**PROBLEM TO SOLVE**:
Output exactly the lines below, starting with the line that has "left elbow: (416, 332)" and going on through the line that has "left eye: (182, 88)", both included, and no other lines.

Body or hand keypoint data

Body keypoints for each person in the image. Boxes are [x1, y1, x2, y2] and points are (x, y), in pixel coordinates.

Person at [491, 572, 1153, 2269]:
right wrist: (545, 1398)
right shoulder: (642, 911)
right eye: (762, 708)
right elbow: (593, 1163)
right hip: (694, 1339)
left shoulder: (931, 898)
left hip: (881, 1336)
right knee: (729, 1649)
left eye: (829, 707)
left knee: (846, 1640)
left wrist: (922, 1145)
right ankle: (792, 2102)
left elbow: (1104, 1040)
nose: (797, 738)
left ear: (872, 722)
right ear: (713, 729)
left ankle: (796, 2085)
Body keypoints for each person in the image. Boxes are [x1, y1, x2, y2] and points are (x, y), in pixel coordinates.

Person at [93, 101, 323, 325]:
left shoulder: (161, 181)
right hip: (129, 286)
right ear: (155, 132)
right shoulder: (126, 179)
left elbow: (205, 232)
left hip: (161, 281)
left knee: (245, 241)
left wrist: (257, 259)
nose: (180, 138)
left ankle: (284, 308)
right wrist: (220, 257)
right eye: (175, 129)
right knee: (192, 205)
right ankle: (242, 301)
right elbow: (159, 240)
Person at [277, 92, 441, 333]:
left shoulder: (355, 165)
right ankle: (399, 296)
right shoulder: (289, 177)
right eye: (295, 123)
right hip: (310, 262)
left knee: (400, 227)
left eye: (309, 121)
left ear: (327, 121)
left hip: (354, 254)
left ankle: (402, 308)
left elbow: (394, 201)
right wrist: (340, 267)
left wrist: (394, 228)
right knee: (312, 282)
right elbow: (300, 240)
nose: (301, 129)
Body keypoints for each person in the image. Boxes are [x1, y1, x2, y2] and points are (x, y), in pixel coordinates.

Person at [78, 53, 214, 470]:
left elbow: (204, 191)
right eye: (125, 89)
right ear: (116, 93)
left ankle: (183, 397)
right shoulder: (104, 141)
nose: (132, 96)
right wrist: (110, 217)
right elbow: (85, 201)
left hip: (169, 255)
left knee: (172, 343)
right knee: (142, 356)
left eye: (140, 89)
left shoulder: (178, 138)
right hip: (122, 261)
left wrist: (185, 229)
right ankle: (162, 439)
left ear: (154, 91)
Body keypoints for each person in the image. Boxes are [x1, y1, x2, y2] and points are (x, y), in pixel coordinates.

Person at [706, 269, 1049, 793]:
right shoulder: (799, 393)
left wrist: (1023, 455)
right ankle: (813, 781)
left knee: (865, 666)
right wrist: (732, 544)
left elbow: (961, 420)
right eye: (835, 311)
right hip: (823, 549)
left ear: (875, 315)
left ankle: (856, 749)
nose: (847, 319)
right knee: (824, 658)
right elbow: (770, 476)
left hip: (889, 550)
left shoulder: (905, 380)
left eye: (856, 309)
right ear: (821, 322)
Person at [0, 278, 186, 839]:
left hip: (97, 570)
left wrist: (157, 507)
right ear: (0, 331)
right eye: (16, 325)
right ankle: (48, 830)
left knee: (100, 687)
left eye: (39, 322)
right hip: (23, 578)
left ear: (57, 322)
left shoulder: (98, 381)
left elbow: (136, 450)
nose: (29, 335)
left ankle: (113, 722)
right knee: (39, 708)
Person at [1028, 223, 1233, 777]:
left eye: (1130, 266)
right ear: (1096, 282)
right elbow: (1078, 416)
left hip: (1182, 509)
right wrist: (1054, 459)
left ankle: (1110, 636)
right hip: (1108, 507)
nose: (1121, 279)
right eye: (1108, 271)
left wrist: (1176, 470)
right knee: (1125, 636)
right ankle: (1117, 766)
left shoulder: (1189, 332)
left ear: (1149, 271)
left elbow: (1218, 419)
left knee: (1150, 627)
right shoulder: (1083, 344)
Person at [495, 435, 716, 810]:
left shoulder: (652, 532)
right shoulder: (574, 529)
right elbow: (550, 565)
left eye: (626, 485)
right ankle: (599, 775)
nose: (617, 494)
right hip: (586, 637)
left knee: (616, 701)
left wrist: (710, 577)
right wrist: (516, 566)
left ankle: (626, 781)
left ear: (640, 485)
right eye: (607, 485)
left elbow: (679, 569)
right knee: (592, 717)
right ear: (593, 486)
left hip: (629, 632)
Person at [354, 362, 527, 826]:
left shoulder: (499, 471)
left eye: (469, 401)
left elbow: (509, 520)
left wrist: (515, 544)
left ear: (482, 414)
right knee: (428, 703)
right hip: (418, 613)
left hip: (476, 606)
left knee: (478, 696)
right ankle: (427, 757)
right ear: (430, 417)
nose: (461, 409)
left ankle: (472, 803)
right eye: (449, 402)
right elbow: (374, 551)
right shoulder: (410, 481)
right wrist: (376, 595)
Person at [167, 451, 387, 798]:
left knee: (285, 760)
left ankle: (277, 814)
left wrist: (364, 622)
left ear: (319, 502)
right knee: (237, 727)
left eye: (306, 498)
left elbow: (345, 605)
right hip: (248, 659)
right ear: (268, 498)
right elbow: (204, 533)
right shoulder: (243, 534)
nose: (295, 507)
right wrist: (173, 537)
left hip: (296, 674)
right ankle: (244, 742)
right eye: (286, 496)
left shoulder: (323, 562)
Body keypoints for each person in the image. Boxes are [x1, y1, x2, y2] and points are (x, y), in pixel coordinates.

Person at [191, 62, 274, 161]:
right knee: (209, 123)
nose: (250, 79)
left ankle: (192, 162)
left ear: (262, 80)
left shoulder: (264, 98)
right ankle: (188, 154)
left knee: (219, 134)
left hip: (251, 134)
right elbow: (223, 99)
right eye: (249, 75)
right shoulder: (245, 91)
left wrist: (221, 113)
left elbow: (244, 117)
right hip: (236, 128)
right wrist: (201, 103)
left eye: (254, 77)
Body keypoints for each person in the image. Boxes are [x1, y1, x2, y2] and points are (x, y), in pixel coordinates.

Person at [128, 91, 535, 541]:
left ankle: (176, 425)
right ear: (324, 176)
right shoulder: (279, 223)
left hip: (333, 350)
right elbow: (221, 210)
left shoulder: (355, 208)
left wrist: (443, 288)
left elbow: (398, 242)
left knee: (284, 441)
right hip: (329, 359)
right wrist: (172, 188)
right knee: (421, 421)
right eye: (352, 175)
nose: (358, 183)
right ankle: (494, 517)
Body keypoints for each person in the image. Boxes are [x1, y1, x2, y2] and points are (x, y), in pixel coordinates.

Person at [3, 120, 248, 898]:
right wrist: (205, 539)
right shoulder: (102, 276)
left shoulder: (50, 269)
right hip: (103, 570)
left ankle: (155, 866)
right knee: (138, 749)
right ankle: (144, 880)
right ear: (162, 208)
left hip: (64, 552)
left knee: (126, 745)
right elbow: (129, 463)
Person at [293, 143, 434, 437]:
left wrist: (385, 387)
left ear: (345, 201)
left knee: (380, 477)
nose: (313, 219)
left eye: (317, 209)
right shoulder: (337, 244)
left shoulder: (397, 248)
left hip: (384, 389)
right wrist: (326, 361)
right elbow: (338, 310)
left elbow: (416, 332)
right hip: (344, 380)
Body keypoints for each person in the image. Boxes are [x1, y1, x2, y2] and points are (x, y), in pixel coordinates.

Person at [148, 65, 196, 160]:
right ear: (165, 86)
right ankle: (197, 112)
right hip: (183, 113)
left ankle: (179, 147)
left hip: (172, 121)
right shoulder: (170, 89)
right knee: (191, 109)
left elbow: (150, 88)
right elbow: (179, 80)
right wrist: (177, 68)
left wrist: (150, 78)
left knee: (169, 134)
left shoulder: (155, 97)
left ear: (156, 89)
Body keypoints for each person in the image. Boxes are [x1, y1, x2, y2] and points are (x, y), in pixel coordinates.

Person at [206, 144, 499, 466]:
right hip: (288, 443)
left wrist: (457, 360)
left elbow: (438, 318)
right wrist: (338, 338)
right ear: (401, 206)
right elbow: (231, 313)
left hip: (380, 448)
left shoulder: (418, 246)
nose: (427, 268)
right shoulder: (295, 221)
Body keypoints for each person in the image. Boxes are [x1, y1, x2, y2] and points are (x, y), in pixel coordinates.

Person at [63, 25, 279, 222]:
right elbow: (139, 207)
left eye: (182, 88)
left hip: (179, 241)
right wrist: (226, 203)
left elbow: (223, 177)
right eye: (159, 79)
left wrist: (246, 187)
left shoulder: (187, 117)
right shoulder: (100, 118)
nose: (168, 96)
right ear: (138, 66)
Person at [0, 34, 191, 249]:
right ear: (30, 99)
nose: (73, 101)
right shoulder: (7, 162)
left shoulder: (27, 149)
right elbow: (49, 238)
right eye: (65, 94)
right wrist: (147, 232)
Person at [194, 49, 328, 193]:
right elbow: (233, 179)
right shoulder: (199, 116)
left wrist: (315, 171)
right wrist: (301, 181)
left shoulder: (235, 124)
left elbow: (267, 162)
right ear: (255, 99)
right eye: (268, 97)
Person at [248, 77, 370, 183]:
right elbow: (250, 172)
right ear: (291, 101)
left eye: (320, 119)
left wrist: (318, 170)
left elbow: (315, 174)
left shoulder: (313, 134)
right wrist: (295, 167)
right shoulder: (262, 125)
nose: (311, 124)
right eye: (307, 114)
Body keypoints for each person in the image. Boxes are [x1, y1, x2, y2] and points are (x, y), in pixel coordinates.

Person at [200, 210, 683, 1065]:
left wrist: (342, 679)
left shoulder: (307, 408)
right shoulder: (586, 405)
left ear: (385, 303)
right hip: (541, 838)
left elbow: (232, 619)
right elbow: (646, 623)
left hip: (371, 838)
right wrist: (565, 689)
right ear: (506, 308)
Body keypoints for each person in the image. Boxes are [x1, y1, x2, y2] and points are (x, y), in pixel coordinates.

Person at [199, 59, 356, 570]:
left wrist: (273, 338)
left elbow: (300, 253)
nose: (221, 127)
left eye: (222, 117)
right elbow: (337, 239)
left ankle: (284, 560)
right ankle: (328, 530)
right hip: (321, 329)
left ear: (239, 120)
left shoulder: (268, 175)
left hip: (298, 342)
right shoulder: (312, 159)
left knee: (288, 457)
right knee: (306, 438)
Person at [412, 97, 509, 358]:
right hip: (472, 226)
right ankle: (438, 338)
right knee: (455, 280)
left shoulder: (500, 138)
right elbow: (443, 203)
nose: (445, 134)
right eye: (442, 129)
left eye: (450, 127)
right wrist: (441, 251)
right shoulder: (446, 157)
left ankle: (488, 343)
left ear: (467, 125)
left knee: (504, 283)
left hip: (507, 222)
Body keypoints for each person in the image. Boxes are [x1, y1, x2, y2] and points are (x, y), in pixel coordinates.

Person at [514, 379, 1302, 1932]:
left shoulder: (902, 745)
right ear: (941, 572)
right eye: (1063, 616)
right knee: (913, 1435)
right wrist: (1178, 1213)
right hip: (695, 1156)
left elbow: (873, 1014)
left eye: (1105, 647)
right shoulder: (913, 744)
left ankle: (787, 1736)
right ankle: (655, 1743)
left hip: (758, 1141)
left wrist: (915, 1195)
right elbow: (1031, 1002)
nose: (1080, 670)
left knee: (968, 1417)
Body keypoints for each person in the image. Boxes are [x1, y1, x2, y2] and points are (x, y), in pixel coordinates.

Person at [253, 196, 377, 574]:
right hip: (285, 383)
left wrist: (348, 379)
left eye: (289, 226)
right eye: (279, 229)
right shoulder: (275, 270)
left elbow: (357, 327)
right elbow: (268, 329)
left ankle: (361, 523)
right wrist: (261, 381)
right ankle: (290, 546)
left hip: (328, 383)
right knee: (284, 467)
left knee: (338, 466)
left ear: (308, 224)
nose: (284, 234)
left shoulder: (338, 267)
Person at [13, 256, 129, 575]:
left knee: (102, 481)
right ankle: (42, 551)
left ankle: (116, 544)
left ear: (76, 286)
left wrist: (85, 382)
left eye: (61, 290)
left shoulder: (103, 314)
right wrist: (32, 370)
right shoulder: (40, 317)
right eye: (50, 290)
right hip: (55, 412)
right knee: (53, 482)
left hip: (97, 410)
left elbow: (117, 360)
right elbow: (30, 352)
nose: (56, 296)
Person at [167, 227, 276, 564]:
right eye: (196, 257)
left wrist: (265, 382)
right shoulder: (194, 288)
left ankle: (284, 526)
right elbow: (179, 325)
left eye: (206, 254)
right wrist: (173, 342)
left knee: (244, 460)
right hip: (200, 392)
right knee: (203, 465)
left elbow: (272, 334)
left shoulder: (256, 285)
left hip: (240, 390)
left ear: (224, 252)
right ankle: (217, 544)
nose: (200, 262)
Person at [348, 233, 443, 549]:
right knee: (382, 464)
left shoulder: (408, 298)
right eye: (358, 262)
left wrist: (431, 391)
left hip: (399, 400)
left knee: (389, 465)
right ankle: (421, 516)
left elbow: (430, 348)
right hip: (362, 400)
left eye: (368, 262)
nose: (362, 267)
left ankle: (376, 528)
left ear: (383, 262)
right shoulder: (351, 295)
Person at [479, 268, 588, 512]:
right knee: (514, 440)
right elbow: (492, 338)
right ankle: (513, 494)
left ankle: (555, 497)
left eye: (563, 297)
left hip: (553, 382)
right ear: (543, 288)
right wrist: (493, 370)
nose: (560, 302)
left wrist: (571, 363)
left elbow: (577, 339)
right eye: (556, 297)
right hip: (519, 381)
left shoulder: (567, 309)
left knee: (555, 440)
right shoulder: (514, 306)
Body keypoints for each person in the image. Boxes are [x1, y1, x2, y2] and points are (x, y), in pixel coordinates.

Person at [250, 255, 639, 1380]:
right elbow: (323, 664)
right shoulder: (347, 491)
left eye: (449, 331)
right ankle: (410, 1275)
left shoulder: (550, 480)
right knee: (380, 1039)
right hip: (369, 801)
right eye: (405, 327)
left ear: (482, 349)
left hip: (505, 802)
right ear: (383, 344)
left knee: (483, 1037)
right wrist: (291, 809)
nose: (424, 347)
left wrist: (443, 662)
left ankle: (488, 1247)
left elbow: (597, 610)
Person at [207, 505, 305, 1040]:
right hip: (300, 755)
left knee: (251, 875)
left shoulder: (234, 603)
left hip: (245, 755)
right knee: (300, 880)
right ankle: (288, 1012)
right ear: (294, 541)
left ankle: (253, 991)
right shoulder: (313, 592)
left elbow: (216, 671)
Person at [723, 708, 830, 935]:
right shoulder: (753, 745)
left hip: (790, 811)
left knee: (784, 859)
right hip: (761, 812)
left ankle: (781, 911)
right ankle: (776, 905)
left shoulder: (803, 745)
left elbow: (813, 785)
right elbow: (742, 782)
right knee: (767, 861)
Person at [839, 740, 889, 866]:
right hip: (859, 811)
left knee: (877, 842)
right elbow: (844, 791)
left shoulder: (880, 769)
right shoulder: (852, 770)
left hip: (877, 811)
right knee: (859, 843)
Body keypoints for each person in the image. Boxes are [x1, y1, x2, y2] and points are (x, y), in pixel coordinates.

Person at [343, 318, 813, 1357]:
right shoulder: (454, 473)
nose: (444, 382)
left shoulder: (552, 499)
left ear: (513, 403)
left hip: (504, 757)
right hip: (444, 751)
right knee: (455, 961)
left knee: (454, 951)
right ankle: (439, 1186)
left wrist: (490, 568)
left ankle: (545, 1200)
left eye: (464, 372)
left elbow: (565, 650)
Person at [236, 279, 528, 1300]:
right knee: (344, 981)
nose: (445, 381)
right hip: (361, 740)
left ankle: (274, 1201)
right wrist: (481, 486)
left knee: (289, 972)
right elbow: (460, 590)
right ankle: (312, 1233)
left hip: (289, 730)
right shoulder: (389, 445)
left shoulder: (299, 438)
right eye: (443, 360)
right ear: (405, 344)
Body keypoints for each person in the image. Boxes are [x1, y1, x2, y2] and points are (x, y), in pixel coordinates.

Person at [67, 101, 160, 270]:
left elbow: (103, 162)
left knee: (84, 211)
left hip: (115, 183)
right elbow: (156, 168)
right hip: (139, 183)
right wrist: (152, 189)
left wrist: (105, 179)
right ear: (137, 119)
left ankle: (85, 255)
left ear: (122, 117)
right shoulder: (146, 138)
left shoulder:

**SOLUTION BELOW**:
left elbow: (416, 332)
right hip: (344, 380)
Body keypoints for each person in the image. Boxes are [x1, y1, x2, y2] and points are (x, y), in pixel coordinates.

Person at [148, 65, 196, 160]:
right ear: (165, 86)
right ankle: (197, 112)
right hip: (183, 113)
left ankle: (179, 147)
left hip: (172, 121)
right shoulder: (170, 89)
right knee: (191, 109)
left elbow: (150, 88)
right elbow: (179, 80)
right wrist: (177, 68)
left wrist: (150, 78)
left knee: (169, 134)
left shoulder: (155, 97)
left ear: (156, 89)
Body keypoints for each person in the image. Boxes are [x1, y1, x2, y2] and points are (x, y), in pixel coordinates.

Person at [206, 144, 499, 466]:
right hip: (288, 443)
left wrist: (457, 360)
left elbow: (438, 318)
right wrist: (338, 338)
right ear: (401, 206)
right elbow: (231, 313)
left hip: (380, 448)
left shoulder: (418, 246)
nose: (427, 268)
right shoulder: (295, 221)
Body keypoints for each person in the image. Boxes are [x1, y1, x2, y2] and points are (x, y), in pixel coordinates.

Person at [63, 25, 279, 222]:
right elbow: (139, 207)
left eye: (182, 88)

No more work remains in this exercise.